Afterwards I wear the same clothes

for days, one sleeve torn from shoulder

to cuff and flapping like a scarf of old skin.

A friend I’ve never met is holding my hand

and we are looking back at what I’ve left:

some sleepy reunion on a hill heavy

with wild grass, a lone pine casting its net of shade,

a short picket fence. I watch you drop a daisy

in the grave. My brother has his arms around

my sister, his face pressed against her hair.

And of course my mother is there,

a garden spade in one hand, the other in yours.

My friend hurries me toward a stand of black oaks—

we pass through chaparral and sagebrush, a patch

of poppies in an open field; they’re glowing

in the evening air, orange petals tipped with gold.




Later I’m alone, flying above houses, the turquoise

swimming pools, dark lawns. I drift through

an open window and float above our bed.

It’s your shape there below me, wearing a shirt

I left in the hamper. You keep to one side

as if I’m there, and though the curtains flutter

in my wake, I’m just a draft, invisible as air.

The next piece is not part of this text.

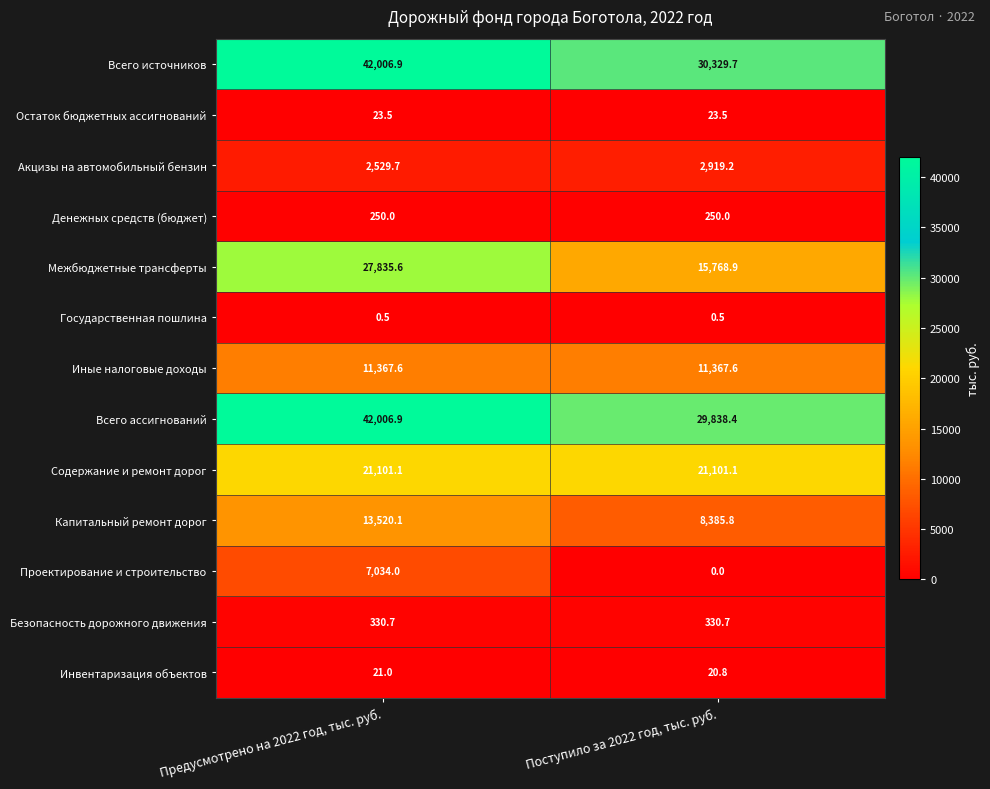

What is the total value across all series at Поступило за 2022 год, тыс. руб.?

120336.2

You pull the sheet tight to your chin as I circle

close to the ceiling, the dust lifting

from the lampshade, the doilies on the bureau

rustling beneath framed photographs.

And when I leave, the curtains follow me out

the window, empty nightgowns

forgotten by the ghosts who used to wear them.

I pause there above the hedgerow.

I tuck the curtains back into the room.